Los partidos políticos, en forma expresa deberían ser muy claros en adherir antes que nada a la Constitución, a las leyes, a la ética y a la moral. Luego de esa explicitación real y formal, tienen que definir los puntos esenciales que caracterizan  a dicho partido. Las autoridades partidarias deberían ser personas distintas a las que, como personas físicas, pudieran ocasionalmente estar en un rol como representantes de los poderes del Estado. Y los partidos políticos, tienen que tener un accionar activo, en defensa de la Constitución, de las leyes, de la ética y la moral.  Aun el partido gobernante, debe criticar y no avalar cuando el accionar de las personas físicas que estén representando al gobierno de turno, estén claramente en contra del deber ser. Estas observaciones deberían ser formuladas en forma inequívoca.
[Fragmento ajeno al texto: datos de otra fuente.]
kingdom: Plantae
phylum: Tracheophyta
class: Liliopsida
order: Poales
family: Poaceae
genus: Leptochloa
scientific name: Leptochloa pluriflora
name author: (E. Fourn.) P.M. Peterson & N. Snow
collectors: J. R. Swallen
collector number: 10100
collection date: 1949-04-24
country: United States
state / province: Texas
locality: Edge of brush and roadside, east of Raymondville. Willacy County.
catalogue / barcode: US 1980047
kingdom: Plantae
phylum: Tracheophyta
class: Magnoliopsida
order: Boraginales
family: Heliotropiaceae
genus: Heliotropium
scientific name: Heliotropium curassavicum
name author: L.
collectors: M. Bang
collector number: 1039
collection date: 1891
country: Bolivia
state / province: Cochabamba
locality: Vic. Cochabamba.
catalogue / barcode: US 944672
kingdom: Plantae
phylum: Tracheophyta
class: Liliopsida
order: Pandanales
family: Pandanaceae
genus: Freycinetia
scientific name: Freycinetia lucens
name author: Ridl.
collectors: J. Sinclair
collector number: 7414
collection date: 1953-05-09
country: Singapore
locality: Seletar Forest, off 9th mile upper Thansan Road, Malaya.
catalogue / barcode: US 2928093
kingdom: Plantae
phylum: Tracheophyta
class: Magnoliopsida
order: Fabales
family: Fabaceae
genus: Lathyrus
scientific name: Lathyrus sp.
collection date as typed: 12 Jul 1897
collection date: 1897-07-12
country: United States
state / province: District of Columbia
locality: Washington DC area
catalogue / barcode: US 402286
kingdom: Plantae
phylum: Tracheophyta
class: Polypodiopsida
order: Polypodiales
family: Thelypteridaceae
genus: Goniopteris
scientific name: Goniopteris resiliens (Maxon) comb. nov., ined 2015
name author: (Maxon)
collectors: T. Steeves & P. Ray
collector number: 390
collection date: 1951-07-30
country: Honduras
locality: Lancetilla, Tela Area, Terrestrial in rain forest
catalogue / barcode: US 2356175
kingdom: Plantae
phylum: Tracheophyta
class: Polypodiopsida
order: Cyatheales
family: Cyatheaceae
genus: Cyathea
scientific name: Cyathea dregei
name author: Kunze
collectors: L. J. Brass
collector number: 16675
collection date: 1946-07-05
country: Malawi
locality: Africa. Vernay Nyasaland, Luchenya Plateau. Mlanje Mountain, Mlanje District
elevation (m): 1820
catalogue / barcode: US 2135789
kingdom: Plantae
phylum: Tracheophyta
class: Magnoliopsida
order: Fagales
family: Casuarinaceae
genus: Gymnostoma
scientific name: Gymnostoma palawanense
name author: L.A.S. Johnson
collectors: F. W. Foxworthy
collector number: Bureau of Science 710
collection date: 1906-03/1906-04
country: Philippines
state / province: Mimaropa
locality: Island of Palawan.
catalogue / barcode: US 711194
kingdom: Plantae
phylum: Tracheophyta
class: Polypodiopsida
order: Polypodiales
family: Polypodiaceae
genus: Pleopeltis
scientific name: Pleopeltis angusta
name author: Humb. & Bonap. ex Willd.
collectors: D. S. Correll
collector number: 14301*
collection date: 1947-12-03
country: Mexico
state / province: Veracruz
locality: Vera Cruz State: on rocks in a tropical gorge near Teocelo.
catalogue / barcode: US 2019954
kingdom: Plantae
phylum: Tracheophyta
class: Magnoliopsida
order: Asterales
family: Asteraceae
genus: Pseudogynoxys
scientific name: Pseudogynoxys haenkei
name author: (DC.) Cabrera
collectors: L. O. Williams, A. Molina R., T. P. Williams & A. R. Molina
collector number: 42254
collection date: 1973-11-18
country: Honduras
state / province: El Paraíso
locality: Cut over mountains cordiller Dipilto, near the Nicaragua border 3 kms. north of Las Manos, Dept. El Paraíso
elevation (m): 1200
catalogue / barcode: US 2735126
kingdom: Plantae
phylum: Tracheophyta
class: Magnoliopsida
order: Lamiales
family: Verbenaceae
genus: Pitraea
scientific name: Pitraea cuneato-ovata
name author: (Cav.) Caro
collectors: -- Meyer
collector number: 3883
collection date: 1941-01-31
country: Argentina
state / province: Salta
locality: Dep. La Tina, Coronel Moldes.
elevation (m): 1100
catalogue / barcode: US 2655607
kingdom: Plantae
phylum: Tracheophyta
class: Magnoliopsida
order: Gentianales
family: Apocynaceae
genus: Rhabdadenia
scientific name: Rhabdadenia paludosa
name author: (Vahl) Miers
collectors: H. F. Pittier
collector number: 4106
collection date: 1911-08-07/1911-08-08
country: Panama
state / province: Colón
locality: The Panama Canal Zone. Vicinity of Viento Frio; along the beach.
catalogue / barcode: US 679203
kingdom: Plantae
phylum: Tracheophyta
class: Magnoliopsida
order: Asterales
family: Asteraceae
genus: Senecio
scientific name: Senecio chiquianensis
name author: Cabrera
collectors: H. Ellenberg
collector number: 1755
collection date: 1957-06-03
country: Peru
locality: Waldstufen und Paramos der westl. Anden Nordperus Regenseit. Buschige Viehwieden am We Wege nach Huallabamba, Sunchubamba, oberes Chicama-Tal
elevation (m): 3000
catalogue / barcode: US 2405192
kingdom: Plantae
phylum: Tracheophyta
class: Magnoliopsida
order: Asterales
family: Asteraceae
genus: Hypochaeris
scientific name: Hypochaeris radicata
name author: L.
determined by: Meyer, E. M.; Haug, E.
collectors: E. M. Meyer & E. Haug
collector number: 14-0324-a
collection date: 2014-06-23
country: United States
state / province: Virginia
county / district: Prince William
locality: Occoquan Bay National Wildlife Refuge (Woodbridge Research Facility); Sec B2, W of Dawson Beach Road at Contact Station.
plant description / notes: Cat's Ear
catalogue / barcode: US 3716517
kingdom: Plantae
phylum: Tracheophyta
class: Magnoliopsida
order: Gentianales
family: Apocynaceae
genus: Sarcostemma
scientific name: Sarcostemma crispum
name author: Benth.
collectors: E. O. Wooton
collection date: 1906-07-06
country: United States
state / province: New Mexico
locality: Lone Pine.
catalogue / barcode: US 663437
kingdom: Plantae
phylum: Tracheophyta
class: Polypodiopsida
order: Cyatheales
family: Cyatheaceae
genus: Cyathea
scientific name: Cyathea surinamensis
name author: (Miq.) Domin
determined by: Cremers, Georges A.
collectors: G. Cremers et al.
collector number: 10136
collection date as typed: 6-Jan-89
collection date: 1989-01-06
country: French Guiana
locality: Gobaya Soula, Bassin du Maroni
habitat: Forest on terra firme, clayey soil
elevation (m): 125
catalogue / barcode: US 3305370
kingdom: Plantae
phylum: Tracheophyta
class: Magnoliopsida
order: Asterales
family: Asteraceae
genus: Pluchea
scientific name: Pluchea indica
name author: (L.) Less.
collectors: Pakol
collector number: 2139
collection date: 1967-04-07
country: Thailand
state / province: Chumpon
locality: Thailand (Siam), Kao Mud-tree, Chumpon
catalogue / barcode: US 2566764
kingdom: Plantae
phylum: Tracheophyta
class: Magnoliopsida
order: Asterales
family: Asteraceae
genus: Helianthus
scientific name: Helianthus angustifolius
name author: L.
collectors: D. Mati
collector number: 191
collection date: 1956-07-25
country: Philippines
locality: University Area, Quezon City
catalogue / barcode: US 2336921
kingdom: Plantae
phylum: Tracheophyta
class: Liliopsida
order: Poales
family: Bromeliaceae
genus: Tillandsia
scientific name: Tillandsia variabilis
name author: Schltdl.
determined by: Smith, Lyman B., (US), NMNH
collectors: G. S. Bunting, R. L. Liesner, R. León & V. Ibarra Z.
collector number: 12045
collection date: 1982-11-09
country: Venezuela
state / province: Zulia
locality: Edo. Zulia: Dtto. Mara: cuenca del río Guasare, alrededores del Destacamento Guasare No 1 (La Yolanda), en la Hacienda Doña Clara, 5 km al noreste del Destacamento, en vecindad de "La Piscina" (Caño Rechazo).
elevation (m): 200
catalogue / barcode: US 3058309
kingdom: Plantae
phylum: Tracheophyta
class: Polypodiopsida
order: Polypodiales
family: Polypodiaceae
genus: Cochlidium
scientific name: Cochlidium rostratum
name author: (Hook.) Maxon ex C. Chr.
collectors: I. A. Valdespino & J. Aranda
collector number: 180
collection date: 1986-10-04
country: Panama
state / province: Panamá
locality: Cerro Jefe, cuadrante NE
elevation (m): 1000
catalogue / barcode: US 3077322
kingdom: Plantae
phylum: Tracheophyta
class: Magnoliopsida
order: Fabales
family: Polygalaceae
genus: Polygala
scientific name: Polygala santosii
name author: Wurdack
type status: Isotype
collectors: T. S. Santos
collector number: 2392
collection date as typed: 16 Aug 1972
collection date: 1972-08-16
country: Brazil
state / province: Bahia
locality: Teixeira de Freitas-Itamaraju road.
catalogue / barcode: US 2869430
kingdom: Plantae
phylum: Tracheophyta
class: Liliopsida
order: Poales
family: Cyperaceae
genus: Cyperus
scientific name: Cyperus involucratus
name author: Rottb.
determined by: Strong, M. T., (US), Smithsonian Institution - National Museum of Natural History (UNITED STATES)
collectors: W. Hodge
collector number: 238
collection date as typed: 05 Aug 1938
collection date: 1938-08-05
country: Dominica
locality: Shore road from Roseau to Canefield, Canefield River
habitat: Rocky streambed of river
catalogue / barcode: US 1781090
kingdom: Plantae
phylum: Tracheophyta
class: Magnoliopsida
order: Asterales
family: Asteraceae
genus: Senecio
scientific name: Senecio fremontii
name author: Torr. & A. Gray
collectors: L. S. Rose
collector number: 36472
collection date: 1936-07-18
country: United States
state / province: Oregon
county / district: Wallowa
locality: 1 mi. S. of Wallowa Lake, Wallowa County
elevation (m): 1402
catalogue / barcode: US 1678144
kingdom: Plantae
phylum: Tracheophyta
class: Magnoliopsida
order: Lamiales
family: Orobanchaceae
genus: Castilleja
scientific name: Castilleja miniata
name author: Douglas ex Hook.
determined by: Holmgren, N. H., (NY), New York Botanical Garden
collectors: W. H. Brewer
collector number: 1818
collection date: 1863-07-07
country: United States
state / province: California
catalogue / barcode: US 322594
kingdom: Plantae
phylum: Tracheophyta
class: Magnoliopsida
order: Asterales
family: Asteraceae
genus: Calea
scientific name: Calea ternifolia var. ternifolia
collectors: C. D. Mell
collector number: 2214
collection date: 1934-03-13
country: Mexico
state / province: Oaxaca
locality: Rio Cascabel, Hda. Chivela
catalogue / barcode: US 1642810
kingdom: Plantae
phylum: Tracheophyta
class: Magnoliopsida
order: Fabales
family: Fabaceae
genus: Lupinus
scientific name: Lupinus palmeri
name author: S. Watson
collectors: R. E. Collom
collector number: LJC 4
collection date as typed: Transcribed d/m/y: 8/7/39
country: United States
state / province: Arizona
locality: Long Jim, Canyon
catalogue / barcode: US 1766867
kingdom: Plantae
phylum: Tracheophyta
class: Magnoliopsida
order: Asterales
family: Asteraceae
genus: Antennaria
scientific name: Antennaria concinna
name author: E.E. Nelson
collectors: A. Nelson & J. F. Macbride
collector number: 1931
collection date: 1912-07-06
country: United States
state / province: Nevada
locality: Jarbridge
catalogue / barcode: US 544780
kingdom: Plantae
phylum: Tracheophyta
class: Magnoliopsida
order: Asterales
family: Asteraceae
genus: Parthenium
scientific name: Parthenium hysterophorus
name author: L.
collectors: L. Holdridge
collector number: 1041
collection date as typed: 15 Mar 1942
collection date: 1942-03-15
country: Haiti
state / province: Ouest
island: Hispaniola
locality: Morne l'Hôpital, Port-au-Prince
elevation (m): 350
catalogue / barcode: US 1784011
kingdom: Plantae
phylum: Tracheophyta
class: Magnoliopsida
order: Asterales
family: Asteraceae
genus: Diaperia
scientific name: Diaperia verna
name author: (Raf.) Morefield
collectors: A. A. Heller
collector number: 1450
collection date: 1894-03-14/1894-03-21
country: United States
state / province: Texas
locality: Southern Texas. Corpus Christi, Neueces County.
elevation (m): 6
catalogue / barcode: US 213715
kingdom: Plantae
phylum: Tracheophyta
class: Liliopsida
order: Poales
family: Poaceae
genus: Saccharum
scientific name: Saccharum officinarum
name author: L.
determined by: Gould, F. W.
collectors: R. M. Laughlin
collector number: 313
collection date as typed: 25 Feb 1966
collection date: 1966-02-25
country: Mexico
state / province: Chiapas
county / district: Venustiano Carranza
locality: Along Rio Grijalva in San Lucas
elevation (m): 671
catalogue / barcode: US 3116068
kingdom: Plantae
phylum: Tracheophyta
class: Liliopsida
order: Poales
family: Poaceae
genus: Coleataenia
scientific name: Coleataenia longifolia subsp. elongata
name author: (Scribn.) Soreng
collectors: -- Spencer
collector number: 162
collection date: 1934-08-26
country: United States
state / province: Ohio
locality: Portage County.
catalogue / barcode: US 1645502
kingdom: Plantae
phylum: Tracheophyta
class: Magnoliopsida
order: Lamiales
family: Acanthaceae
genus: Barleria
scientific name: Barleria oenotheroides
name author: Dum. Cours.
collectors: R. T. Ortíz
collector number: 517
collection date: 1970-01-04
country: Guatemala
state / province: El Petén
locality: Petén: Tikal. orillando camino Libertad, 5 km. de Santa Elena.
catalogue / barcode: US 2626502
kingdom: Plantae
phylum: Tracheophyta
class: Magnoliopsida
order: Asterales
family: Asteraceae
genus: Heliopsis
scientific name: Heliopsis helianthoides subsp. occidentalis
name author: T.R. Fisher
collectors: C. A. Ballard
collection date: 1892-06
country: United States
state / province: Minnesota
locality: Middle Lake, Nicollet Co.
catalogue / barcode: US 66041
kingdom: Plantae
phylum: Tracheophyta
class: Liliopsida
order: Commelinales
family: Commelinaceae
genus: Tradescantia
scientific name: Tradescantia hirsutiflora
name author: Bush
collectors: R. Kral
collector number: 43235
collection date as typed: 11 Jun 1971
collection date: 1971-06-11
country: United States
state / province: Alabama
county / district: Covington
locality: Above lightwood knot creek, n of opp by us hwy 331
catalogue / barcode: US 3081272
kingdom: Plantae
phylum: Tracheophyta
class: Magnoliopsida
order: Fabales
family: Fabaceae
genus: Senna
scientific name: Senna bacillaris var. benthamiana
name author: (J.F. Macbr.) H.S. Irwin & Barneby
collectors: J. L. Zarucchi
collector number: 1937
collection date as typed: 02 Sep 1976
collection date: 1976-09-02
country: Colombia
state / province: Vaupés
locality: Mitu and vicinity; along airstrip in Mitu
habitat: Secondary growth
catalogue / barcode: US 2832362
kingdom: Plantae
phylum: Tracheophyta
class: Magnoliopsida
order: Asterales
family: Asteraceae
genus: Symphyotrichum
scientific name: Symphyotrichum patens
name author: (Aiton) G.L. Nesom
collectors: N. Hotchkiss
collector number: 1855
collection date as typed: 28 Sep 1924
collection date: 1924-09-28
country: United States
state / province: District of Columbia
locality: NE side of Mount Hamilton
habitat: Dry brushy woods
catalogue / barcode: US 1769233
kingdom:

Conclusión: a) Las personas físicas deben ser muy activas, mucho más activas que como lo han sido hasta ahora, en explicitar la necesidad que se defiendan las instituciones, y encolumnarse, cualquiera fuera el rol que tuvieran, en defensa de la Constitución, de las leyes, de la ética y de la moral, y en pedir una inmediata investigación ni bien se insinuaran sospechas de prácticas corruptas que afectaran a las instituciones y a los dineros públicos. b) Los partidos políticos deberían explicitar muy claramente, en sus propios estatutos que van a ser activos defensores de la Constitución, de las leyes, y de valores como la ética y la moral.